### What this task involves
Pictures stay out; please output the remaining data exactly.

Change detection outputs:
- Opening Delimiter -
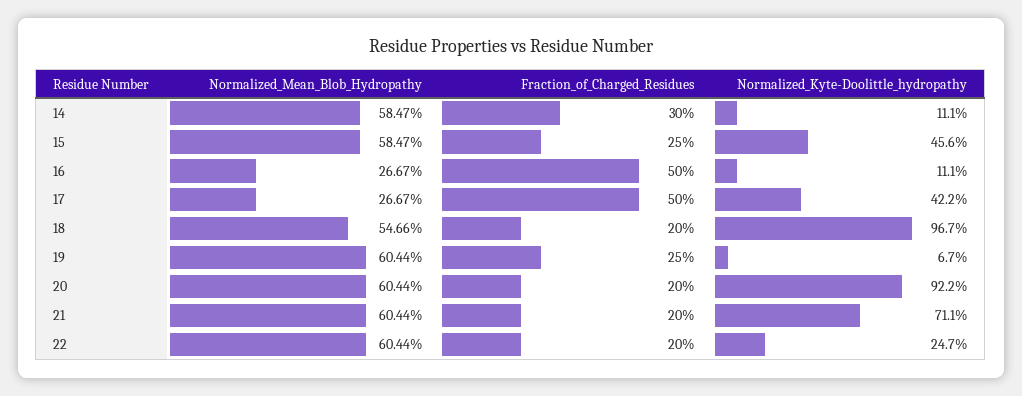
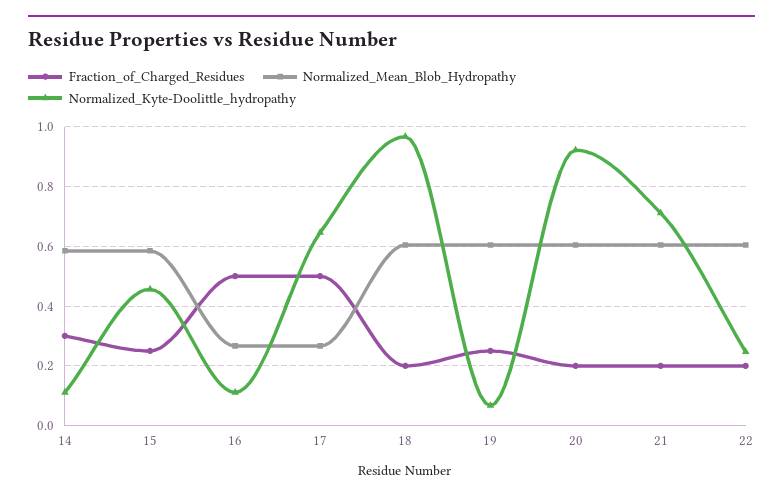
  {
    "Normalized_Mean_Blob_Hydropathy": {
      "14": 0.5847,
      "15": 0.5847,
      "16": 0.2667,
      "17": 0.2667,
-     "18": 0.5466,
+     "18": 0.6,
      "19": 0.6044,
      "20": 0.6044,
      "21": 0.6044,
      "22": 0.6044
    },
    "Fraction_of_Charged_Residues": {
      "14": 0.3,
      "15": 0.25,
      "16": 0.5,
      "17": 0.5,
      "18": 0.2,
      "19": 0.25,
      "20": 0.2,
      "21": 0.2,
      "22": 0.2
    },
    "Normalized_Kyte-Doolittle_hydropathy": {
      "14": 0.111,
      "15": 0.456,
      "16": 0.111,
-     "17": 0.422,
+     "17": 0.65,
      "18": 0.967,
      "19": 0.067,
      "20": 0.922,
      "21": 0.711,
      "22": 0.247
    }
  }

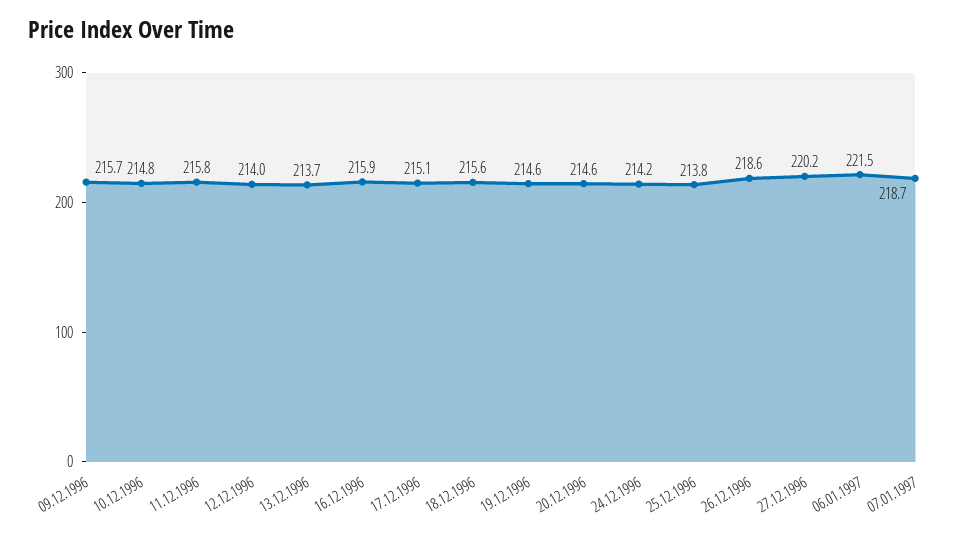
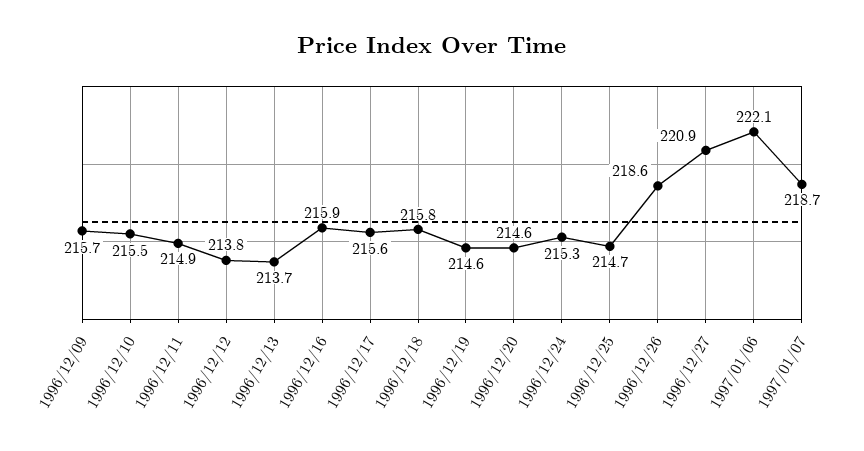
  {
    "09.12.1996": 215.7,
-   "10.12.1996": 214.8,
+   "10.12.1996": 215.5,
-   "11.12.1996": 215.8,
+   "11.12.1996": 214.9,
-   "12.12.1996": 214,
+   "12.12.1996": 213.8,
    "13.12.1996": 213.7,
    "16.12.1996": 215.9,
-   "17.12.1996": 215.1,
+   "17.12.1996": 215.6,
-   "18.12.1996": 215.6,
+   "18.12.1996": 215.8,
    "19.12.1996": 214.6,
    "20.12.1996": 214.6,
-   "24.12.1996": 214.2,
+   "24.12.1996": 215.3,
-   "25.12.1996": 213.8,
+   "25.12.1996": 214.7,
    "26.12.1996": 218.6,
-   "27.12.1996": 220.2,
+   "27.12.1996": 220.9,
-   "06.01.1997": 221.5,
+   "06.01.1997": 222.1,
    "07.01.1997": 218.7
  }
- Closing Delimiter -
### Answer space
  {
    "Normalized_Mean_Blob_Hydropathy": {
      "14": 0.5847,
      "15": 0.5847,
      "16": 0.2667,
      "17": 0.2667,
-     "18": 0.5466,
+     "18": 0.6,
      "19": 0.6044,
      "20": 0.6044,
      "21": 0.6044,
      "22": 0.6044
    },
    "Fraction_of_Charged_Residues": {
      "14": 0.3,
      "15": 0.25,
      "16": 0.5,
      "17": 0.5,
      "18": 0.2,
      "19": 0.25,
      "20": 0.2,
      "21": 0.2,
      "22": 0.2
    },
    "Normalized_Kyte-Doolittle_hydropathy": {
      "14": 0.111,
      "15": 0.456,
      "16": 0.111,
-     "17": 0.422,
+     "17": 0.65,
      "18": 0.967,
      "19": 0.067,
      "20": 0.922,
      "21": 0.711,
      "22": 0.247
    }
  }

  {
    "09.12.1996": 215.7,
-   "10.12.1996": 214.8,
+   "10.12.1996": 215.5,
-   "11.12.1996": 215.8,
+   "11.12.1996": 214.9,
-   "12.12.1996": 214,
+   "12.12.1996": 213.8,
    "13.12.1996": 213.7,
    "16.12.1996": 215.9,
-   "17.12.1996": 215.1,
+   "17.12.1996": 215.6,
-   "18.12.1996": 215.6,
+   "18.12.1996": 215.8,
    "19.12.1996": 214.6,
    "20.12.1996": 214.6,
-   "24.12.1996": 214.2,
+   "24.12.1996": 215.3,
-   "25.12.1996": 213.8,
+   "25.12.1996": 214.7,
    "26.12.1996": 218.6,
-   "27.12.1996": 220.2,
+   "27.12.1996": 220.9,
-   "06.01.1997": 221.5,
+   "06.01.1997": 222.1,
    "07.01.1997": 218.7
  }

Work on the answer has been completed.